Fatta questa doverosa premessa vediamo ora quali sono i vari tipi di allenamento metabolico aerobico:

Allenamento Cardio Continuo (uniforme, variato, progressivo):

  • Assenza di recupero;
  • Impegno principale di fibre lente;
  • Scarso intervento del sistema carica/scarica della fosfocreatina (PC);
  • Aumento della proliferazione mitocondriale;
  • Aumento del numero di capillari che avvolgono ciascuna fibra muscolare;
  • Aumento del contenuto di mioglobina fino al 75-80% in più;
  • Aumento dell’attività di enzimi ossidativi mitocondriali.

Allenamento Cardio Intervallato (ripetute, interval training, intermittente):

  • Presenza di recupero;
  • Parziale reclutamento di fibre veloci e intermedie;
  • Stimolazione del sistema carica/scarica della fosfocreatina (PC);
  • Alternanza di fasi ad alta e bassa intensità;
  • Parziale allenamento della componente muscolare.

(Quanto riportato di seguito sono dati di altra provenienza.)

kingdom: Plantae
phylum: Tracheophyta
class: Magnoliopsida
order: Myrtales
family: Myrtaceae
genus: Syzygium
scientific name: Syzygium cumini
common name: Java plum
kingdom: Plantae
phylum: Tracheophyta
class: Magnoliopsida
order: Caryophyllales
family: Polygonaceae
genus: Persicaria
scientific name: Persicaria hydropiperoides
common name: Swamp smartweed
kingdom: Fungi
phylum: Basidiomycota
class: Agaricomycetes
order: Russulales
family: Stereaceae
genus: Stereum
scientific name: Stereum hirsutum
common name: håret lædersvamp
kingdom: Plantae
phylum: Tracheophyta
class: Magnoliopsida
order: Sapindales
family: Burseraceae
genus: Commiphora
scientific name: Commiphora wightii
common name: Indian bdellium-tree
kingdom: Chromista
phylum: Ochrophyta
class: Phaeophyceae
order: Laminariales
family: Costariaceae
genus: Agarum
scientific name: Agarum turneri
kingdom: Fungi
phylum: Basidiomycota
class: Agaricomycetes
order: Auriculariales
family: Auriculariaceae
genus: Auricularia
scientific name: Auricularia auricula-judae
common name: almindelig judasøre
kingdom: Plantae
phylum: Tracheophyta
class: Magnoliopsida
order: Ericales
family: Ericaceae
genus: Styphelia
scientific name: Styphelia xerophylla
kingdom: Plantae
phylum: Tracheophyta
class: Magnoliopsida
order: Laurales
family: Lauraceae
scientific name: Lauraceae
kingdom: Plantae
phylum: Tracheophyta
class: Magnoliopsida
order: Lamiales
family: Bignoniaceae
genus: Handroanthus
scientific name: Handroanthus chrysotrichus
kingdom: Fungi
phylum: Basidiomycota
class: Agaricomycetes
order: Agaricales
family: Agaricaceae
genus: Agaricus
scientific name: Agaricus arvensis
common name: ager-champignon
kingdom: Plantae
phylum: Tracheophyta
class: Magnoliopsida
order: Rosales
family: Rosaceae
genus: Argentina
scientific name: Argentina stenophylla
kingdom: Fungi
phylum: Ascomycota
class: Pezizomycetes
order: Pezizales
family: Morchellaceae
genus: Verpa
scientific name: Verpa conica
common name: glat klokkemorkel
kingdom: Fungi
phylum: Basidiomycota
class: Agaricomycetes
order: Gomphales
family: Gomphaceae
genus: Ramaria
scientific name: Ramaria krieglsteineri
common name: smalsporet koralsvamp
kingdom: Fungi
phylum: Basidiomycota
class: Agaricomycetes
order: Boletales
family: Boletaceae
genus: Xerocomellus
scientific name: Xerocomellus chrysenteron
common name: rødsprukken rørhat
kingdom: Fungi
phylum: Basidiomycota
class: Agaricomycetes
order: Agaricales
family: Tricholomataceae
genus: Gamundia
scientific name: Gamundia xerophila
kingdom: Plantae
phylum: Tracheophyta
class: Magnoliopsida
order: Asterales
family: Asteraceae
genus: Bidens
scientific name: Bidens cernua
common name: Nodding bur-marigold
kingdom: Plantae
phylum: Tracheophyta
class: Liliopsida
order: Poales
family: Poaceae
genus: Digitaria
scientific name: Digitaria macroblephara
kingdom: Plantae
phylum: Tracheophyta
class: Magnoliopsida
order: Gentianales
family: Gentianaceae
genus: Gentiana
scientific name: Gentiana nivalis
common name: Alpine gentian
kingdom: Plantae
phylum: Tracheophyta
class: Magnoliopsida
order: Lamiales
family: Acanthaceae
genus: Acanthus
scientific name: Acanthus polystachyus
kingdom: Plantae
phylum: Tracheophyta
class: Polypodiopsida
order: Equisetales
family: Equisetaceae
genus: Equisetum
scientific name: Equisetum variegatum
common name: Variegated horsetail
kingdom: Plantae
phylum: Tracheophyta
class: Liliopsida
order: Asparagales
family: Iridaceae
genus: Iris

Nel dettaglio ecco le diverse varianti

Allenamento continuo uniforme
Velocità costante; Intensità medio-bassa; Tempo minimo di lavoro 20 min; Sviluppo dell’economia nel gesto specifico; Aumento dello stimolo lipolitico (su tempi lunghi) per l’intervento di adrenalina, Gh, noradrenalina e cortisolo; Stimola la supercompensazione delle scorte di glicogeno.
Adatto a tutti.

 

Allenamento continuo variato (FARTLEK)

Alternanza di lavori ad alta e bassa intensità (esempio 1’e 3’); Reclutamento delle fibre veloci e intermedie nella fase ad alta intensità; Produzione di enzimi atti al riutilizzo dell’acido lattico nella fase a bassa intensità; Discreta stimolazione del processo di carica / scarica del PC.
In questo tipo di allenamento ci sono molte varianti circa i tempi e le % di intensità, adatto a tutti.

 

Allenamento continuo progressivo

Aumento incrementale dell’intensità di lavoro; Incrementi di acido lattico nel passaggio tra i vari step dovuti al debito d’ossigeno; Raggiungimento del Vo2Max (vi consiglio di eseguire dei test per valutare questo aspetto); Sviluppo della capacità di compiere azioni intense nella fase finale. Indicato per soggetti allenati.

 

Ripetute

Ripetizione di una data distanza a velocità submassimali o massimali; Tempo di riposo sufficiente ad un recupero totale; Apprezzabile intervento del sistema anaerobico lattacido; Indicato per soggetti allenati.

 

Interval Training

Recupero compreso tra i 45” e i 90”; Condizionamento cardiaco generale; Discreto coinvolgimento del sistema anaerobico lattacido. Adatto a tutti.

 

Allenamento Intermittente

Tempo di recupero massimo 30”; Ampia sollecitazione del processo di carica / scarica del PC; Aumento della potenza aerobica del soggetto; Utilizzo degli acidi grassi liberi nella fase di recupero. Indicato per soggetti mediamente allenati.

 

Ancora una volta il mio consiglio è quello di valutare insieme ad un trainer professionista quale sia il tipo di allenamento più adatto a voi e quello attraverso il quale possiate raggiungere il vostro obiettivo; sia esso dimagrire, aumentare il metabolismo basale, aumentare la capacità aerobica, aumentare il VO2max, ecc.

Sottolineo che prima di proporre un qualsiasi tipo di allenamento andrebbe fatta almeno una anamnesi del soggetto, in secondo luogo sarebbe opportuno valutare la prestazione iniziale con dei test (anche per il massimo consumo di ossigeno: VO2max) misurando la frequenza cardiaca.